The Federal Circuit disagreed. The panel stated that the “act of writing and sending the email is, by itself, probative evidence on whether Mr. Abhari recognized-at the time that he had written the email-that the sum of the weight percentages of even-carbon-number paraffins in his compositions was at least 80 wt%.” Citing a CCPA decision from 1982, the decision states that a statement is not hearsay “if the communication (as opposed to the truth) had legal significance.” The Court found that the Exhibit 2061 communication showed communication of the conception of an 80% purity to a third party, regardless of whether he had actually created an 80% pure material in his lab. The Board remanded the case to the PTAB for consideration of diligence in reduction to practice, having found sufficient evidence of conception.

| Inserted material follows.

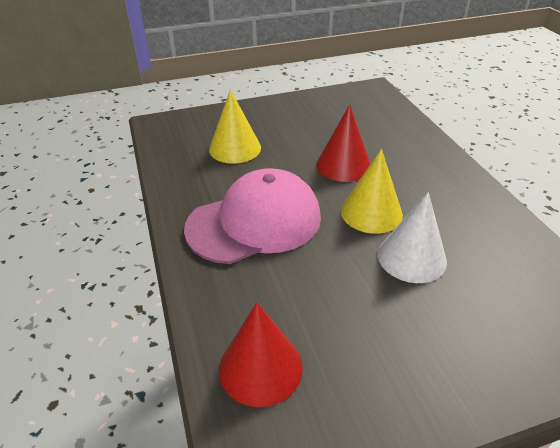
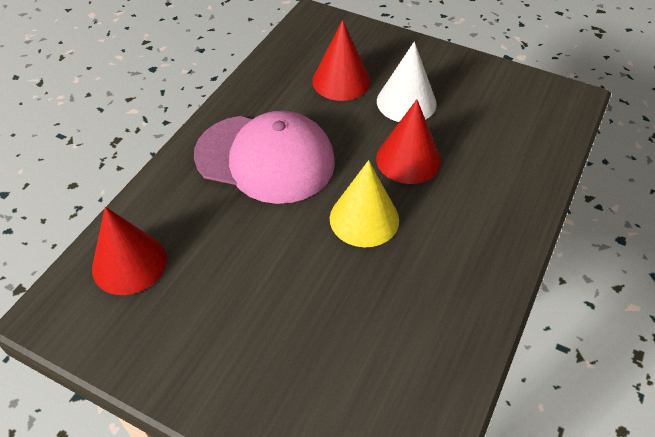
camera: 45 degrees right, 10 degrees up
yellow cone [209,89,261,164] -> red cone [312,20,370,101]
white cone [378,192,447,283] -> white cone moved to [377,41,437,122]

The Reg Synthetic decision highlights what some commentators have indicated as the main reason for the very low success rate for motions to exclude at the Board — creation of an appealable issue. Motions to wholly exclude evidence are granted well under 10% of the time, with the Board often instead arguing that it will adjust the weight that it accords evidence based on authentication, hearsay, or other evidentiary flaws raised in motions to exclude. The Reg Synthetic decision may further reinforce that tendency.